During a recent podcast with Lois Wiggins, Band Director at Edith J. Hayes Middle School, a quote stuck out to me. She said, “If you want it, Teach it!” She mentioned young students are not born with the capacity to sit still and quietly for even five minutes at a time. You have to teach them to behave correctly according to the expectations. What great advice as we prepare students to learn and grow as musicians and people.
This advice, while simple in nature, is very profound. How many times have educators said things like “I wish my students were more serious, or I wish my students would rehearse better? I know as a consultant during the fall many directors are concerned their students will not listen, or will not take things as serious as they wish they would. I have also heard the directors say students talk after every repetition or so much time is wasted in between takes. My response since talking to Lois has been, “Have you taken the time to teach them how to do those things that you expect? What should their thoughts be and how do they raise their expectations?” It may not be that they don’t want to, they may just not know how! It may take many days and much patience, but by teaching the student how to do something, instead of just telling them to do it, you will see a huge impact.
The training of the students’ mind, energy and thoughts should be just as important as the music itself if not more so.

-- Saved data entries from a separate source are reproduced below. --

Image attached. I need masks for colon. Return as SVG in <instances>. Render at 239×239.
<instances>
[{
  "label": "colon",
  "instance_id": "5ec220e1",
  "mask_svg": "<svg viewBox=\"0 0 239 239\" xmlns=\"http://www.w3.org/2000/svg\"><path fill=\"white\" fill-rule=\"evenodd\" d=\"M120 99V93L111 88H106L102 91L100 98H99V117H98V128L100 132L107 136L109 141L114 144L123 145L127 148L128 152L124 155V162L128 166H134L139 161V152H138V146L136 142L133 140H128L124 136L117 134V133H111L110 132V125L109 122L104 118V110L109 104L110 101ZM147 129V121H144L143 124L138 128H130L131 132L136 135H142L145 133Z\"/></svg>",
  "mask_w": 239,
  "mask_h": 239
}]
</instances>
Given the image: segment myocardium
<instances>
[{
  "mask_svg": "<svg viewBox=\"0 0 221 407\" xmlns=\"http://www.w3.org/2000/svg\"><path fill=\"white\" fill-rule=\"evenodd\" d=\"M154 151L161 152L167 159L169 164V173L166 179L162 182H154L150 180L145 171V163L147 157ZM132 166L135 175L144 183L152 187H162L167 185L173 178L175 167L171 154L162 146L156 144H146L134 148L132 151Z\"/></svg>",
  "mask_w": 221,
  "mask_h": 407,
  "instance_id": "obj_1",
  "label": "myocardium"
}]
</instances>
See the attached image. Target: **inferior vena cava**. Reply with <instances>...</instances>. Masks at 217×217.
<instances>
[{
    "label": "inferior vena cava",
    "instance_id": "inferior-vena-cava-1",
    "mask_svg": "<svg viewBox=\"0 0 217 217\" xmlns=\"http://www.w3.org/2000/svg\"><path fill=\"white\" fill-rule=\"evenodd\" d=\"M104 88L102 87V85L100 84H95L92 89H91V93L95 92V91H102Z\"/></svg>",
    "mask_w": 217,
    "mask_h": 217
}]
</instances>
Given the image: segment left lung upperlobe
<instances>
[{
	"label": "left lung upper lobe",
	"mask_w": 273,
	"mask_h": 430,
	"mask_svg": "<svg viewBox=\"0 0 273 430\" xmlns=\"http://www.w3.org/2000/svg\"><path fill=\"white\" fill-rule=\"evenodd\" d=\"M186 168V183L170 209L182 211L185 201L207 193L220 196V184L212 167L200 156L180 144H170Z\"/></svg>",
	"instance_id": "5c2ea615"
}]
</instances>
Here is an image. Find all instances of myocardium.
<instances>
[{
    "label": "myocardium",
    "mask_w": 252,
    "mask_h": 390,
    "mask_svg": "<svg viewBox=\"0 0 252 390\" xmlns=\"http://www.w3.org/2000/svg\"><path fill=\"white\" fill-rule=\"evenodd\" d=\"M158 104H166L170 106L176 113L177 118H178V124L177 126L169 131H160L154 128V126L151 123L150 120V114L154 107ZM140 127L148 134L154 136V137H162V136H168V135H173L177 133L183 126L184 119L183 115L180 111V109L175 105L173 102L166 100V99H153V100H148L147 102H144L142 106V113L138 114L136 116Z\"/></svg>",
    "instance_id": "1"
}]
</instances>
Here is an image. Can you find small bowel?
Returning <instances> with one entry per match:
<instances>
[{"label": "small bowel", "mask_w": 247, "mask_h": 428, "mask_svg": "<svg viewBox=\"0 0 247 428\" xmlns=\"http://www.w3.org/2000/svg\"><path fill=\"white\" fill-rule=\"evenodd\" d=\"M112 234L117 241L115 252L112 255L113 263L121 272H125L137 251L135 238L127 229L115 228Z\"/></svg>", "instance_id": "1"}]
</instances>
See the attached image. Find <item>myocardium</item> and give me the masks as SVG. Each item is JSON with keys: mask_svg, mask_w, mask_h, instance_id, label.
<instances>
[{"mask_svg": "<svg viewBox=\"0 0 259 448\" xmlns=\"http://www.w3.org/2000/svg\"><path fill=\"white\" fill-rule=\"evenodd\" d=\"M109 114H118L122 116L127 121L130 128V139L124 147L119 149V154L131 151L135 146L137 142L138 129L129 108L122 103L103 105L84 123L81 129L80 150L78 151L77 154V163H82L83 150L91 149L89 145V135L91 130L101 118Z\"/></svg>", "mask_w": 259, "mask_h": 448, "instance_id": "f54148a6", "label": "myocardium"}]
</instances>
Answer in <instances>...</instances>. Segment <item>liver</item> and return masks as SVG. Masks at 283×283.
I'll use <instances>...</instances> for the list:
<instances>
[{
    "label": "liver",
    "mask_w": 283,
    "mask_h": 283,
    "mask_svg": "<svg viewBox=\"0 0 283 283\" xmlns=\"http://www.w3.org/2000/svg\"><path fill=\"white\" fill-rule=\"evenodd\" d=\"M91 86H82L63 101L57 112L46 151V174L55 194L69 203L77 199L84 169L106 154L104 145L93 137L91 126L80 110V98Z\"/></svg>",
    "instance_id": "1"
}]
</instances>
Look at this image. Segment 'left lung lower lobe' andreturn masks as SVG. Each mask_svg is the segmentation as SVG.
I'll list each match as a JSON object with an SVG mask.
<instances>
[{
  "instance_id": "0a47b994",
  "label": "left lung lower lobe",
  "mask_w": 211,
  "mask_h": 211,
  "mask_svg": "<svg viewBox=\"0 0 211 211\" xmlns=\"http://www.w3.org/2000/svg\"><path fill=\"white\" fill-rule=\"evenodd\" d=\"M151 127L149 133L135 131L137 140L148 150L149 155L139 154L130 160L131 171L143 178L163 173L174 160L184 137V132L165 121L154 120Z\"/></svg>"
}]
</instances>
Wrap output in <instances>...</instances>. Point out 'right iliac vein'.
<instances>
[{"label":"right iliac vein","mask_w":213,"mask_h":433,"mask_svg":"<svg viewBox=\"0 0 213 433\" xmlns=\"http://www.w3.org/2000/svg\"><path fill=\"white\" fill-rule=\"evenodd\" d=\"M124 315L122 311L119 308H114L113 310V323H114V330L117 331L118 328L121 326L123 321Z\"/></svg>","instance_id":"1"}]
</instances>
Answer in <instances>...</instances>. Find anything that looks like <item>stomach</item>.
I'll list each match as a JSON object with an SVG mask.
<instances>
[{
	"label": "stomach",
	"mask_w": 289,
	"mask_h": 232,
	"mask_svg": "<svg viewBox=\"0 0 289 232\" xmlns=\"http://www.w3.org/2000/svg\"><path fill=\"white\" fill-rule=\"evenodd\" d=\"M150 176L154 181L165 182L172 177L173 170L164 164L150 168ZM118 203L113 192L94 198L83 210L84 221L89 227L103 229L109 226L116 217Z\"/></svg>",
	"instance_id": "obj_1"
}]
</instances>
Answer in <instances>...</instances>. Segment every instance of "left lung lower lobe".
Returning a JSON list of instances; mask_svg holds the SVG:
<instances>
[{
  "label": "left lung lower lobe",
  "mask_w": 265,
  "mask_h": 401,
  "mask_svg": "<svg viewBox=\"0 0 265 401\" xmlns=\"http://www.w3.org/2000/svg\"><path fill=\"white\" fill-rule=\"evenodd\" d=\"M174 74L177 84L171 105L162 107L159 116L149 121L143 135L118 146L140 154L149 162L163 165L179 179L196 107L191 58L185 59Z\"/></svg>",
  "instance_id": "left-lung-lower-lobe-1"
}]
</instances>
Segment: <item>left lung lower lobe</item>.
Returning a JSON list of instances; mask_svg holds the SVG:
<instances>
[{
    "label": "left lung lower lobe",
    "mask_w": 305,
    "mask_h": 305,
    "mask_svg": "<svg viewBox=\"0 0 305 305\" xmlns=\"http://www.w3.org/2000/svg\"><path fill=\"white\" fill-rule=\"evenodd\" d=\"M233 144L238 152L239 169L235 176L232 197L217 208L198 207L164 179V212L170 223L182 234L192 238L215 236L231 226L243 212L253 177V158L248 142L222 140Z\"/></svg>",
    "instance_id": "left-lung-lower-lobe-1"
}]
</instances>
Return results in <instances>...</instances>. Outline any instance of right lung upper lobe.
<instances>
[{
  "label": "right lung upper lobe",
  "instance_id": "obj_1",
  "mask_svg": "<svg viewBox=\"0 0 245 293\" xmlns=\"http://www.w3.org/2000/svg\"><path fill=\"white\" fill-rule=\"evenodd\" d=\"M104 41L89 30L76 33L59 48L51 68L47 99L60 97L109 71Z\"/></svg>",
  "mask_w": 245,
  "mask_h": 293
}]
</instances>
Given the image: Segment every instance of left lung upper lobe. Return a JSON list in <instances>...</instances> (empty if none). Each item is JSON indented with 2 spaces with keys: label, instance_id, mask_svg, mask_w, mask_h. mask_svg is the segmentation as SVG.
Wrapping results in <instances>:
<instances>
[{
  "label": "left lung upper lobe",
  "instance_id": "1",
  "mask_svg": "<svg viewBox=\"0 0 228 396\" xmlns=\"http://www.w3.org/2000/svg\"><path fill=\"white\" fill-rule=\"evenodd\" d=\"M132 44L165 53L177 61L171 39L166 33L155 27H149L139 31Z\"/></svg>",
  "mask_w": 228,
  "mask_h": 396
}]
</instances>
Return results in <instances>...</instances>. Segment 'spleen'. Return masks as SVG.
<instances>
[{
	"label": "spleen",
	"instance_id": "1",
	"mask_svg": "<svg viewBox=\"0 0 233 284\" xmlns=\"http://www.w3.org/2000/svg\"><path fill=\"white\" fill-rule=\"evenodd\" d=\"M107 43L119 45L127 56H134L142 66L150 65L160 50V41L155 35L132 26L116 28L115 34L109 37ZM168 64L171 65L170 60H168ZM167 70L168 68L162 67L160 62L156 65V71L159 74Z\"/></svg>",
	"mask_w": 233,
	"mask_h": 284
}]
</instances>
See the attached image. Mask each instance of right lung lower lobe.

We as educators need to take the time and initiative to give our young musicians the chance to be mentally ready for what we expect them to handle. Some examples of this might be:
1. sitting still in class
2. not bringing phones to rehearsal
3. what to do when you finish a repetition
4. using a pencil to write things in the music (without being told when to do so)
5. how to stay focused when someone enters the room
These are just some small examples of things that can be taken for granted that students should be able to do, but no-one has ever taken the time to teach it just as you would the notes and dynamics. It may be different depending on what you teach and what the expectations are for your class.
I had a student ask me “How do I practice at home?” What a great question!
This is an example of a student coming to me and asking for me to teach them what I took for granted they already knew. This student was begging to be better. Some students may be this far along, but others may be longing for the training of just how to expect more from themselves. Whatever it is that you want out of your students, break down your thought process and then teach your young musicians to think the same way. Whatever it is, If you want it, Teach it.
Do you have an example of an “If you want it, teach it” moment?